Als seine Dro­gen­sucht auf­flog, verlor James (zu dieser Zeit erfolg­rei­cher Chef­coach an der York Uni­ver­sity in Kanadas Col­lege-Liga) zunächst die Jobs als Trainer und TV-Ana­lyst. Wenige Jahre später waren auch sein Geld, seine Woh­nung, das Trikot von Alain Giresse und sämt­liche Freunde weg. Heute haust der eins­tige Profi in diversen Obdach­losen-Unter­künften. Oder in diesem über­di­men­sio­nalen Papp­karton, mit dem er in wär­meren Monaten von Park zu Park zieht. Doch selbst dazu könnte Paul James schon bald die Kraft fehlen, denn seit mitt­ler­weile 18 Monaten befindet er sich nahezu ständig im Hun­ger­streik.

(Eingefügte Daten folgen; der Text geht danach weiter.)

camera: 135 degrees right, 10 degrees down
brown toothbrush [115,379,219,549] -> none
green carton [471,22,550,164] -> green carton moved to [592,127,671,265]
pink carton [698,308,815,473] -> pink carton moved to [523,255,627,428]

Schwerste Man­gel­er­schei­nungen

Ein kleines Stück Brot, ein wenig Wasser und etwas heiße Brühe pro Tag. Mehr nimmt Paul James nicht mehr zu sich, wie er sagt. Damit will der gefal­lene Held auf die schrei­ende Unge­rech­tig­keit auf­merksam machen, die ihm – nach seiner Auf­fas­sung – wider­fahren ist. Depres­sionen und Dro­gen­sucht sind laut James psy­chi­sche Erkran­kungen. Und Krank­heit recht­fer­tigt keine Kün­di­gung durch den Arbeit­geber. Als er vor ein­ein­halb in den Hun­ger­streik trat, wollte James auf diese Weise seinen alten Trai­nerjob zurück­er­langen. Doch das war natür­lich aus­sichtslos. Inzwi­schen ver­langt er nur noch eine Ent­schul­di­gung von­seiten der kana­di­schen Regie­rung – oder zumin­dest eine Erklä­rung. Auch das ist aus­sichtslos, ebenso wie sein Wunsch nach einer Aus­sprache mit dem Rektor der York Uni­ver­sity.

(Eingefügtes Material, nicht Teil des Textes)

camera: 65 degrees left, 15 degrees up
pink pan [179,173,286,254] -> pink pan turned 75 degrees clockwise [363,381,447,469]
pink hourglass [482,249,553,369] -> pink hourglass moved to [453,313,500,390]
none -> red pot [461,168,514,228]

So ver­hallt James’ Pro­test völlig unge­hört und unbe­achtet. Auf der Straße (er)kennt den eins­tigen Olympia- und WM-Fuß­baller ohnehin nie­mand mehr. Denn der Paul James von heute ent­fernt sich täg­lich ein Stück­chen weiter von jenem Men­schen, der er einst war. Und schon bald könnte dieses Helden-Epos ein äußerst tra­gi­sches Ende finden. Sein All­ge­mein­zu­stand ist so schlecht, dass James in jüngster Zeit fünfmal ins Kran­ken­haus ein­ge­lie­fert werden musste – mit schwersten Man­gel­er­schei­nungen sowie Krämpfen und hef­tigen Schmerzen am ganzen Körper. Doch allzu viel konnten die Ärzte nicht für ihn tun. Sie ver­ord­neten ihm Infu­sionen. Und nach kurzer Zeit stand er wieder auf der Straße.

Mensch­liche Tra­gödie

Der Hun­ger­streik“, erzählte Paul James kürz­lich einem Reporter der Zei­tung The Star“, sei die ein­zige tak­ti­sche Waffe, die ich noch habe. Ich habe immer alles für den Fuß­ball in diesem Land gegeben. Aber das bedeutet scheinbar nie­mandem mehr etwas.“ Er wolle nicht sterben, sagt der halb­ver­hun­gerte Mitt­fünf­ziger noch trotzig. Aber ich bin auch nicht bereit, meinen Kampf für die gerechte Sache auf­zu­geben.“ Dabei sieht James sich auch als Vor­reiter im Dienste anderer: Wenn einer mit meinem Back­ground und meinem Lebens­lauf eine so schlechte Behand­lung erfährt – wie groß sind dann die Chancen für andere, gerecht und men­schen­würdig behan­delt zu werden?“

Kürz­lich mel­dete sich Tony Wai­ters, Kanadas Natio­nal­trainer wäh­rend der WM 1986, zu Wort: Es sei traurig, dass sein eins­tiger Mit­tel­feld­motor eine mensch­liche Tra­gödie schlimmsten Aus­maßes“ erlebe. Früher, merkte Wai­ters noch an, sei Paul James doch stets der fit­teste von allen gewesen.